Activity. A complete response lists each line of the data below that includes the word "TRIANGLE".

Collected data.
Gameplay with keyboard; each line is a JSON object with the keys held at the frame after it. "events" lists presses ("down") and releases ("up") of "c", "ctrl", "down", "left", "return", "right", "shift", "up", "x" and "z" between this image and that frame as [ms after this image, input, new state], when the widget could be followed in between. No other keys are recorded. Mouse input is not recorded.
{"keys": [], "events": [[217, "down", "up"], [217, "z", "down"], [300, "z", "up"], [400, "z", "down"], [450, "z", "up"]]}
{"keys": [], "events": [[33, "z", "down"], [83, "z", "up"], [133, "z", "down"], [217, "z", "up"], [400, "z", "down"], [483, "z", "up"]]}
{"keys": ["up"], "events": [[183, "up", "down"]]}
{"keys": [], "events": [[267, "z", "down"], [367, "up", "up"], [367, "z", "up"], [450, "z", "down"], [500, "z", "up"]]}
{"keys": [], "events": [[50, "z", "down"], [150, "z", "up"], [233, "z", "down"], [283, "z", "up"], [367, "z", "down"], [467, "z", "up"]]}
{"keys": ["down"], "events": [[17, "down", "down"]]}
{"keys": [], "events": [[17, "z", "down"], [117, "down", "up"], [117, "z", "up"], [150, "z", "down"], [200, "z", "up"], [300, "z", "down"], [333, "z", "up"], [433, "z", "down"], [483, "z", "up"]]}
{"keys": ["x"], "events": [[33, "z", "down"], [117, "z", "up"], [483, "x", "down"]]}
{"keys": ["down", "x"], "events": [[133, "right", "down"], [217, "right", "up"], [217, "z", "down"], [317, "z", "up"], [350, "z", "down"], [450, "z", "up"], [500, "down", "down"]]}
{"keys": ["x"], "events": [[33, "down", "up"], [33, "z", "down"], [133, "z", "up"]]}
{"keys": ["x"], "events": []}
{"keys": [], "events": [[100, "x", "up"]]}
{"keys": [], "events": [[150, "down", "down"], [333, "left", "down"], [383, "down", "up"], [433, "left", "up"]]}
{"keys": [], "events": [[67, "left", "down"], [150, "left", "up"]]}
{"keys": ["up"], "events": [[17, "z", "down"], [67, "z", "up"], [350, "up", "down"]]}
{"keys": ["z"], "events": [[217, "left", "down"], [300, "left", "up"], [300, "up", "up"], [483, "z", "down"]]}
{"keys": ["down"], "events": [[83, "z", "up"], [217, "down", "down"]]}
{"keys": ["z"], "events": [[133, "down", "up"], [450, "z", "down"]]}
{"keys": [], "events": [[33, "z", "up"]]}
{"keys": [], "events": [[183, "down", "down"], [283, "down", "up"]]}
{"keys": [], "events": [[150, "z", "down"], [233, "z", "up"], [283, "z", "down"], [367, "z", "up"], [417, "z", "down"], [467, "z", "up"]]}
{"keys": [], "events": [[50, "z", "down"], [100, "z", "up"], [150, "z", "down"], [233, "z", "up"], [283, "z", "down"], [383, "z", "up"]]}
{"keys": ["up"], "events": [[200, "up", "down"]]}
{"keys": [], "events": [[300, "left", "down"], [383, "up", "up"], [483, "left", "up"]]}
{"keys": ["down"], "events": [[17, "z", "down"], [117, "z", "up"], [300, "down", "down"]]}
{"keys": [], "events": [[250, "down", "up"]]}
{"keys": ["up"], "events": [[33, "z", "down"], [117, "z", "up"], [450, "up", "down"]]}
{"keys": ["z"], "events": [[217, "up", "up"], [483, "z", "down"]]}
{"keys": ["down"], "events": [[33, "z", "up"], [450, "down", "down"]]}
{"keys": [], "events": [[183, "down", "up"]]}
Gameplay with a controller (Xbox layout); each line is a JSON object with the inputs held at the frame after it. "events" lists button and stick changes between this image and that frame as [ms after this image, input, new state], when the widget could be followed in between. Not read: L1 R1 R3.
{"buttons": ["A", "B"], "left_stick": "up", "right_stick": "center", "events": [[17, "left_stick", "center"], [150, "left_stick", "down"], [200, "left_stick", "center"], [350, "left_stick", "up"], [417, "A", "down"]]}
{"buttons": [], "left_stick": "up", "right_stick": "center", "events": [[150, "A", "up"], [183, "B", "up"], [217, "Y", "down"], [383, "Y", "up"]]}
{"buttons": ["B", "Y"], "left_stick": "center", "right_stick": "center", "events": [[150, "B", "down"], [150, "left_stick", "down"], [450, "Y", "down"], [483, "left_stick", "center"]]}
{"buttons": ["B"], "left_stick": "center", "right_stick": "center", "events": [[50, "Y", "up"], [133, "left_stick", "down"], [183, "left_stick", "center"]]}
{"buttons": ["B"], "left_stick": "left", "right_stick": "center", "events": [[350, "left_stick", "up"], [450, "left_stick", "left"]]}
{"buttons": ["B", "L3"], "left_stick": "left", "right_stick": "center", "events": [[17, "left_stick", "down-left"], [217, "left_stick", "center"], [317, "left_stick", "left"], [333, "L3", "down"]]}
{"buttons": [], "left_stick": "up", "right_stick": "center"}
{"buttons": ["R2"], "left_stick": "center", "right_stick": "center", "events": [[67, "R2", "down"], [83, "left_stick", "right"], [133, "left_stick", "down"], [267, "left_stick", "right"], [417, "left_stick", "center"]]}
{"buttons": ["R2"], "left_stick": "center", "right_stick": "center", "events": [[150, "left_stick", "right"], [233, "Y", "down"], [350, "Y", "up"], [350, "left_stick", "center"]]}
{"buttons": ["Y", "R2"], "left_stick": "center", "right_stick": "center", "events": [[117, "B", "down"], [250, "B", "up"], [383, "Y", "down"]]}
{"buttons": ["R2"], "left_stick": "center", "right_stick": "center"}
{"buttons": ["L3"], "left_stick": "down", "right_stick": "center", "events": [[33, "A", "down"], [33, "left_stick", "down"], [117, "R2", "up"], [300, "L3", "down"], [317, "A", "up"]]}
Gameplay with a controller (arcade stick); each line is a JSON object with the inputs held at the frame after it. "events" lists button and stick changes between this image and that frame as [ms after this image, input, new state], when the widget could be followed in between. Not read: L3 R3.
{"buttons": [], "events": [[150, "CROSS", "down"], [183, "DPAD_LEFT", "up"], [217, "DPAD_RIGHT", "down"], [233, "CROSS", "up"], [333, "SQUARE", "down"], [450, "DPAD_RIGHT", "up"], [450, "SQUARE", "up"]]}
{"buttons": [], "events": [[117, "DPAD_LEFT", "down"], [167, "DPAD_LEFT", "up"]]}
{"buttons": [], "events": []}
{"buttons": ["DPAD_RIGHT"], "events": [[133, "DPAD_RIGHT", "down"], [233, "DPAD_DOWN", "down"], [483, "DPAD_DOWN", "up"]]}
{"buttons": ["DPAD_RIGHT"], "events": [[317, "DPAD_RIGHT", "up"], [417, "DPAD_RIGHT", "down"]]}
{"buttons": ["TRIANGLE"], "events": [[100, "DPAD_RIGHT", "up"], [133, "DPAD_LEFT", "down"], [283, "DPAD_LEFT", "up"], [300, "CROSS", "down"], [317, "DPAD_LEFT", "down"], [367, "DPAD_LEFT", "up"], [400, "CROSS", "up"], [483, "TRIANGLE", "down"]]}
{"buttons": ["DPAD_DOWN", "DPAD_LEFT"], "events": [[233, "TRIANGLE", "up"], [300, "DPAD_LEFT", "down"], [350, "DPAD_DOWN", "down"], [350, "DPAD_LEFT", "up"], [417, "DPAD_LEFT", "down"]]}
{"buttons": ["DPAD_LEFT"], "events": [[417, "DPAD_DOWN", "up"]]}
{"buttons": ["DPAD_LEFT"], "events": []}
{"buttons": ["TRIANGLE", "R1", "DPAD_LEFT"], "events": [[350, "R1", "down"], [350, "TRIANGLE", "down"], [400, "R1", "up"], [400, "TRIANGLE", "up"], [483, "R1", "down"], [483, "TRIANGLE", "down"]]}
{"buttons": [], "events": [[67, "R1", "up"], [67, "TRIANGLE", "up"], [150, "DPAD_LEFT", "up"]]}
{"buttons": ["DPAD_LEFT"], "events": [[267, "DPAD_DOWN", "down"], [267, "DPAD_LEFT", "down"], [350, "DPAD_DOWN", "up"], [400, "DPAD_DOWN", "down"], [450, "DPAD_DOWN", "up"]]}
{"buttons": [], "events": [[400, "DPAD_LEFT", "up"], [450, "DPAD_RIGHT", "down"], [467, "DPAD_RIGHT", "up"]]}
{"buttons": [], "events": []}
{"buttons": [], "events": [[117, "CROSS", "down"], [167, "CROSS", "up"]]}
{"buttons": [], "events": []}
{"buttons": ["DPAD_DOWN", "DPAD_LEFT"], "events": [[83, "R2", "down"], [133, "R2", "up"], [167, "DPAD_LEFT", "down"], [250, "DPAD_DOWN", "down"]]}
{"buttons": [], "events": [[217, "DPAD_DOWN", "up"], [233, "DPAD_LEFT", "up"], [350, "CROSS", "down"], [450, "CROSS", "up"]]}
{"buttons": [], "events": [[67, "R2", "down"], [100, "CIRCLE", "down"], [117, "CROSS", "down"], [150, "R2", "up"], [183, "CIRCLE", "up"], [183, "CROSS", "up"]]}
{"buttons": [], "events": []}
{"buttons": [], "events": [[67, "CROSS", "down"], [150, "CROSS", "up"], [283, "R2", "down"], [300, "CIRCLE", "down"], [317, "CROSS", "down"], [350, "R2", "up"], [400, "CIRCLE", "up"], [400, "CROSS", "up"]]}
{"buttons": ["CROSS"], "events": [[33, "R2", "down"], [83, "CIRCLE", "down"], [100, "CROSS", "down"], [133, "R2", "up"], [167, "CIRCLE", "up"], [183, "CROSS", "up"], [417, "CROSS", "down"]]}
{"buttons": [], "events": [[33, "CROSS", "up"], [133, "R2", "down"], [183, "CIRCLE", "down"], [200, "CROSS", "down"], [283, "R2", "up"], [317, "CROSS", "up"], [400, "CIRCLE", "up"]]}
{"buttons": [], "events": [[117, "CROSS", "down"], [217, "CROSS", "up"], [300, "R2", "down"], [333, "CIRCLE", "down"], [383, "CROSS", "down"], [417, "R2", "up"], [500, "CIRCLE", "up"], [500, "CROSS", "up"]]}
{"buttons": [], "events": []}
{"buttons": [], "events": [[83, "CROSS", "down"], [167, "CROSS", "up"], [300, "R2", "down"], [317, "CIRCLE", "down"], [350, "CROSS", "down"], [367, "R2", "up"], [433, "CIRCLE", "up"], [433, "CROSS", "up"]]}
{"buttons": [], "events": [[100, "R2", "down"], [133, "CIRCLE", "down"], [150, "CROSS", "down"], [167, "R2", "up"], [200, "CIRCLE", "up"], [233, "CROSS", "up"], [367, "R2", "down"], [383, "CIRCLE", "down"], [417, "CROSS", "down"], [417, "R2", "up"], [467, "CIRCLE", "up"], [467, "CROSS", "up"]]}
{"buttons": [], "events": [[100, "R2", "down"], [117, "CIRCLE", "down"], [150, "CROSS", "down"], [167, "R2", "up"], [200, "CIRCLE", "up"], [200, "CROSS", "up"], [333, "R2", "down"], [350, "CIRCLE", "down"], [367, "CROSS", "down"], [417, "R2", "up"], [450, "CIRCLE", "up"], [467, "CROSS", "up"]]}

Response to the exercise.
{"buttons": ["TRIANGLE"], "events": [[100, "DPAD_RIGHT", "up"], [133, "DPAD_LEFT", "down"], [283, "DPAD_LEFT", "up"], [300, "CROSS", "down"], [317, "DPAD_LEFT", "down"], [367, "DPAD_LEFT", "up"], [400, "CROSS", "up"], [483, "TRIANGLE", "down"]]}
{"buttons": ["DPAD_DOWN", "DPAD_LEFT"], "events": [[233, "TRIANGLE", "up"], [300, "DPAD_LEFT", "down"], [350, "DPAD_DOWN", "down"], [350, "DPAD_LEFT", "up"], [417, "DPAD_LEFT", "down"]]}
{"buttons": ["TRIANGLE", "R1", "DPAD_LEFT"], "events": [[350, "R1", "down"], [350, "TRIANGLE", "down"], [400, "R1", "up"], [400, "TRIANGLE", "up"], [483, "R1", "down"], [483, "TRIANGLE", "down"]]}
{"buttons": [], "events": [[67, "R1", "up"], [67, "TRIANGLE", "up"], [150, "DPAD_LEFT", "up"]]}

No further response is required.